Les forçats n’oublient pas que septembre et octobre reviennent au galop. Les enfants doivent reprendre le chemin de l’école ou s’inscrire à l’université. Bien entendu, il n’est pas question qu’ils aillent n’importe où : il faut une école privée et une université réputée, même si c’est au-dessus de leurs moyens.
Des demandes ubuesques
Commençons par l’école secondaire. Voici ce qu’une école catholique de Kinshasa demande aux parents dans la rubrique « uniforme » : « Une jupe bleu et blouse blanche de couture simple pour les filles. Une pantalon bleu et chemise blanche (manches courtes) pour les garçons. Une paire de Ketch, pantoufle ou sandales. Une culotte noire avec polo rouge pour la gymnastique pour chaque élève est obligatoire. » J’insiste : les fautes d’orthographe ne sont pas de la rédaction ! Dans la rubrique « divers », vous avez ceci : « Le cahier de communication, le journal de classe, la carte d’élève sont vendus à l’école », laquelle va ensuite jusqu’à demander aux parents du papier pour le petit coin, du savon pour le ménage, des fruits…

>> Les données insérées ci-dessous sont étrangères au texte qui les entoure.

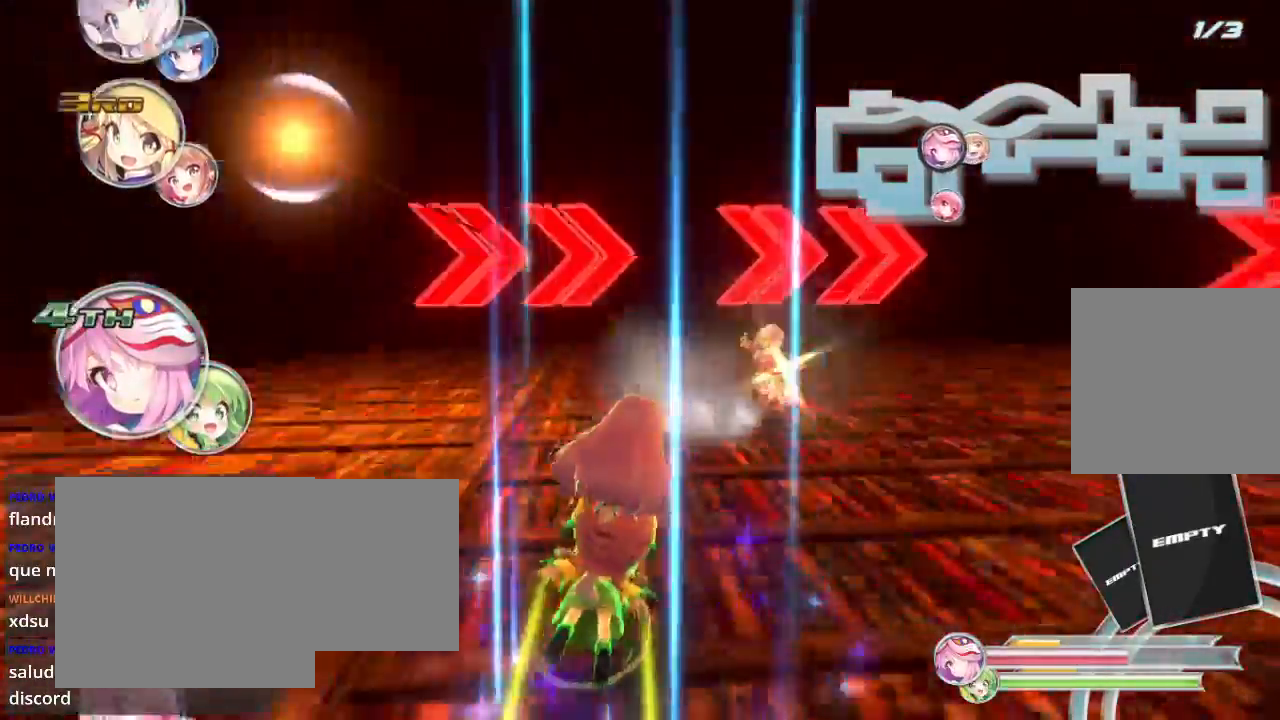
{"buttons": ["L2", "R2"], "left_stick": "down-right", "right_stick": "center", "events": [[133, "L2", "down"], [400, "left_stick", "down-right"]]}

Intéressons-nous maintenant à un jeune homme ou à une jeune femme qui vient de terminer ses études secondaires. Ses parents, bien qu’ils soient de condition plus que modeste, ont un devoir : l’envoyer à l’université. Comme le futur étudiant n’a pas encore reçu son diplôme, il doit aller retirer une attestation de réussite au ministère de l’Enseignement primaire et secondaire, à présenter à l’université.

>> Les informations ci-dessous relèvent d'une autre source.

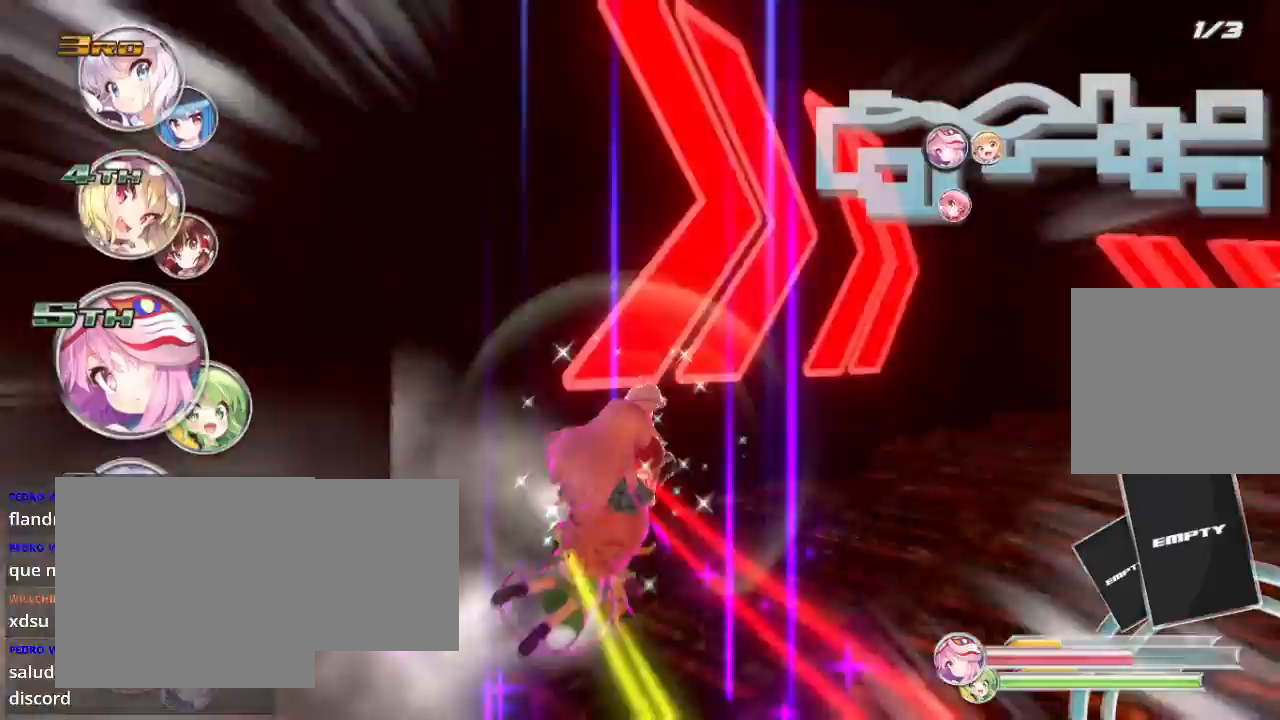
{"buttons": ["R2"], "left_stick": "down-right", "right_stick": "center", "events": [[267, "L2", "up"]]}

Certificat de bonne vie et mœurs et civisme
Elle devrait être gratuite, mais elle lui coûtera 10 dollars. Le dossier sera complété par une attestation de naissance ; un certificat de bonne vie et mœurs et civisme (quel rapport avec les études universitaires ?) ; un certificat d’aptitude (faut-il être apte physiquement pour que les neurones fonctionnent ?) ; les bulletins des trois dernières classes du cycle secondaire à retirer à son ancienne école et qui vont lui coûter 10 dollars. Et c’est à ce moment-là que l’université lui donne un formulaire à remplir, moyennant 20 dollars.
S’il est admis, ses parents débourseront plus de 700 dollars par an pour les trois premières années du premier cycle (frais académiques, polycopiés, droits d’auteur à payer à un professeur qui a piqué ce qu’il vend sur le web, frais d’inscription aux examens). Si l’étudiant n’est pas épuisé par tous les obstacles qui jonchent son parcours, il paiera 1 800 dollars au second cycle. Au moindre faux pas, c’est patatras !
Maintenant, vous vous demandez comment des parents forçats dont les salaires sont purement symboliques parviennent à s’en sortir. Je vous l’ai dit : la chèvre broute là où elle est attachée. À condition, bien entendu, qu’il y ait assez d’herbe pour… toutes les chèvres.